Laporan: Sigit Nuryadin
Jumat, 14 November 2025 | 18:29 WIB
Konferensi pers Bawaslu (SinPo.id/ Sigit Nuryadin)
Konferensi pers Bawaslu (SinPo.id/ Sigit Nuryadin)

SinPo.id - Direktur sekaligus Ketua Presidium Masyarakat Anti-Fitnah Indonesia (Mafindo), Septiaji Eko Nugroho, memperingatkan potensi gangguan serius dari teknologi kecerdasan buatan (AI) terhadap penyelenggaraan pemilu. 

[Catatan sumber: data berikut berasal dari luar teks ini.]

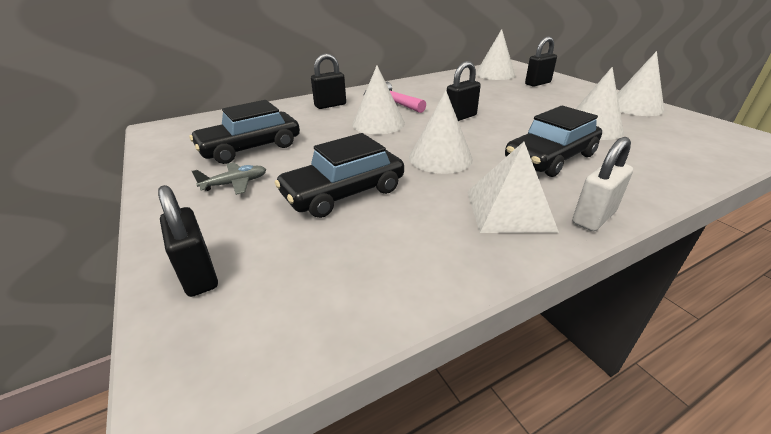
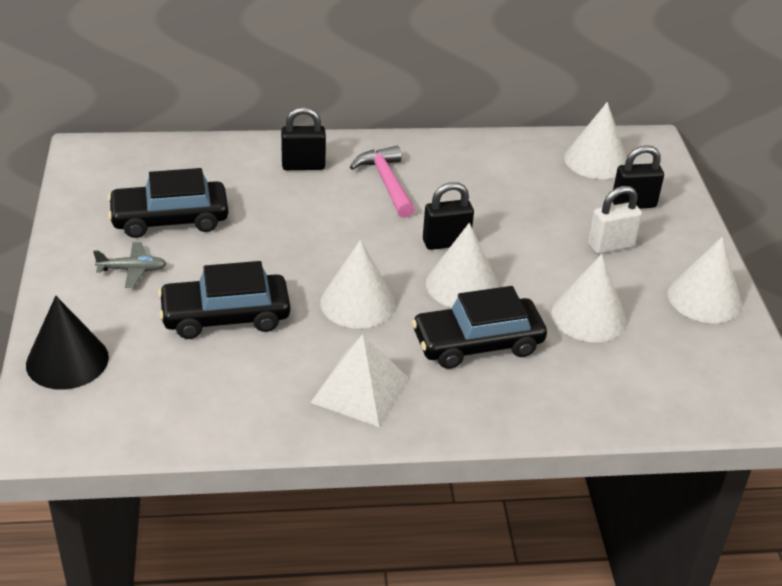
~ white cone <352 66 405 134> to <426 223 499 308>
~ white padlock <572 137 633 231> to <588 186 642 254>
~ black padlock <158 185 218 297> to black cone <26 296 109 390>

Hal itu disampaikan Septiaji dalam diskusi yang digelar oleh Koalisi Pewarta Pemilu dan Demokrasi (KPP DEM) dan Bawaslu di Media Center bertema “Antisipasi Perkembangan AI dan Model Pengawasan Digital di Pemilu", pada Jumat, 14 November 2025.

“AI merupakan pisau bermata dua. Di satu sisi ia memberikan manfaat besar bagi penyelenggaraan pemilu, namun di sisi lain, risiko AI juga sangat besar,” ujar Septiaji. 

Menurut Septiaji, AI kini mampu memperkuat kapasitas pemilih melalui chatbot informasi pemilu, sekaligus membantu KPU dan Bawaslu mendeteksi kecurangan data, mengoptimalkan logistik, hingga mempercepat pemeriksaan fakta. Namun bersamaan dengan itu, ancaman yang dibawa AI terus berkembang.

“Jika merujuk situs MIT AI Risk edu, terdapat lebih dari 1.600 risiko pemanfaatan AI, salah satunya kemampuan AI melakukan manipulasi dan penyebaran disinformasi berskala besar,” kata dia. 

"AI juga masih menyimpan potensi bias dan diskriminasi," sambungnya. 

Dia menekankan, penggunaan AI yang tidak tepat dapat mengikis kepercayaan publik terhadap proses pemilu. 

“Kita bisa memasuki situasi di mana masyarakat meragukan informasi yang benar, bahkan tidak bisa membedakan mana yang otentik dan mana yang manipulatif. Situasi ini sangat mungkin terjadi,” ujarnya.

Septiaji juga memaparkan sejumlah contoh global yang menunjukkan betapa berbahayanya deepfake bagi demokrasi. Pada pemilu Slovakia 2023, kata dia, rekaman audio palsu yang menampilkan tokoh oposisi seolah mengakui kecurangan beredar hanya dua hari sebelum pemungutan suara. 

Sementara pada 2024 di Amerika Serikat, deepfake suara Presiden Joe Biden digunakan untuk menelpon warga New Hampshire agar tidak ikut primary, hingga membuat FCC menjatuhkan denda jutaan dolar kepada perusahaan telekomunikasi yang memfasilitasi penyebarannya.

“Meski kekhawatiran terhadap deepfake di pemilu 2024 cukup besar, laporan Brennan Center menunjukkan dampaknya belum separah yang ditakutkan. Namun memasuki 2025, sorotan global meningkat,” kata Septiaji. 

Dia menyebut, laporan Politico mencatat dua negara Belanda dan Irlandia mengalami gangguan serius akibat deepfake pada tahun ini.

Untuk itu, dia mendesak perlunya membangun deepfake mitigation readiness level di Indonesia, terutama menjelang siklus elektoral berikutnya. Dia menilai kerja sama antara regulator, penyelenggara pemilu, platform digital, dan organisasi pemeriksa fakta harus diperkuat sejak dini.

“Kita harus bersiap, karena ancaman ini bukan lagi kemungkinan jauh, melainkan risiko nyata,” tandasnya.